Teachers often become adversaries in a subtle way by withholding information and insights. Teachers carry around extraordinary insights about their practice-about discipline, parental involvement, and staff development etc., acquired over the years. The author calls this “craft knowledge” and points out, “If one day we teachers could only disclose our rich craft knowledge to one another, we could transform our schools overnight!” People also become adversaries through competition. They become competitors for resources and recognition, which are quite scarce in the world of schools. Barth cites an example of a teacher who said, “I teach in a culture of competition in which teaching is seen as an arcane mystery and teachers guard their tricks like great magicians!”

Congenial Relationships

Congenial relationships are personal and friendly. An example of this is the friendly sharing of food and niceties across the table. Maintaining congeniality in relationships is important.

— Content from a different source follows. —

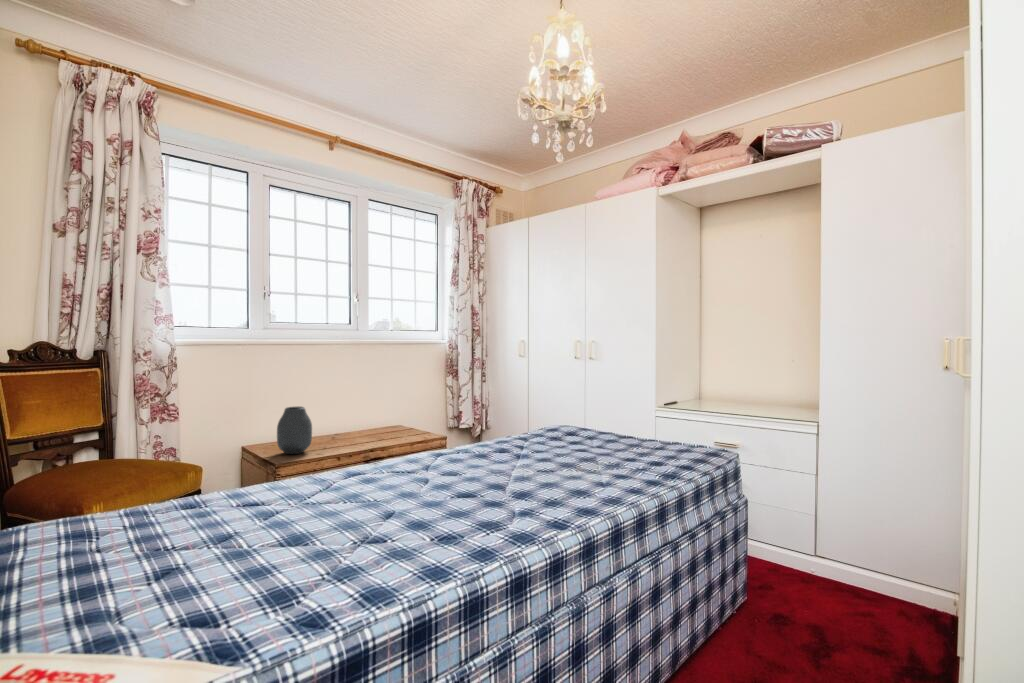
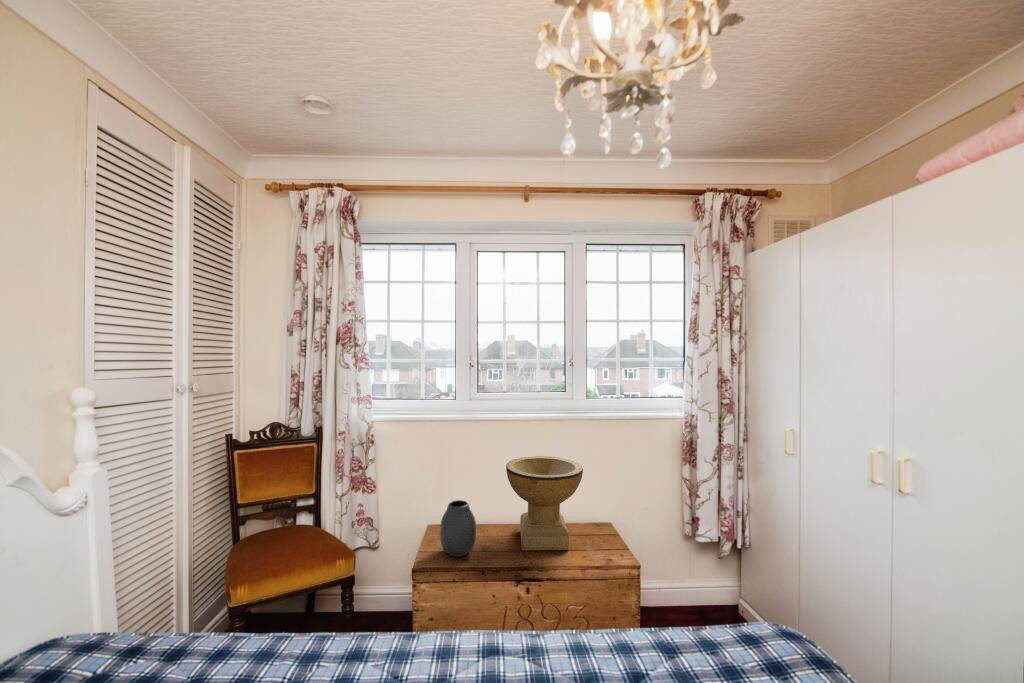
decorative bowl: none [325,374,392,444] -> present [506,456,583,551]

The author explains: “The promise of congenial relationships helps us shut off the alarm each day and go to work!” However, the if the relationships between the school management and teachers are trusting, generous, helpful, and cooperative, then in turn the relationships between teachers, students and parents will probably be the same.

State expectations explicitly. (Eg. “I expect all of us to work together this year…”)

Model collegiality. (Eg. Visibly join in cheering on others…)

Reward those who behave as colleagues. (Eg. Recognition to those who collaborate.)

Protect those who engage in these collegial behaviours.

Collegial Relationships

Collegial relationships are the highest and the most desirable forms of relationships. At this level, people are not just friendly, but connected at a higher level. Teachers passionately discuss and work to improve their craft and build an invigorating culture around them. A sports coach once said, “Getting good

players is easy. Getting them to play together is the hard part.” Of the four categories of relationships, collegiality is the hardest to establish, but provides the greatest benefits.

Creating a Culture of Collegiality

The author provides ways in which we can replace parallel play and adversarial relationships with congenial and collegial relationships in our schools:

Teachers talking with one another about practice

Teachers do not restrict their discussions to small talk and niceties, but spend a significant amount of time discussing their classroom. This can be encouraged through sharing questions faced in classrooms with other teachers in the staff room.

Teachers sharing their knowledge craft

Once the exchange of ‘craft knowledge’ becomes institutionally sanctioned and there is a repeated practice of this, teachers no longer feel pretentious or as violating taboos by sharing their insights.

Teachers observing one another while they are engaged in practice

No one wants to risk being exposed as incompetent. Yet there is no more powerful way of learning and improving on the job than by observing one another practice in a classroom. For a school leader, it is difficult to create a school culture where mutual observations by teachers are commonplace, as one needs to overcome the individual teachers’ fear about it. However, it is essential as it increases the likelihood of worthwhile learning.

Teachers rooting for one another’s success

All too common in the profession of “Education” is widespread awareness of a fellow teacher in trouble. Each teacher instead of observing the other’s problem should try to help in solving it.

This an abridged version of Roland S. Barth’s Improving Relationships Within the Schoolhouse.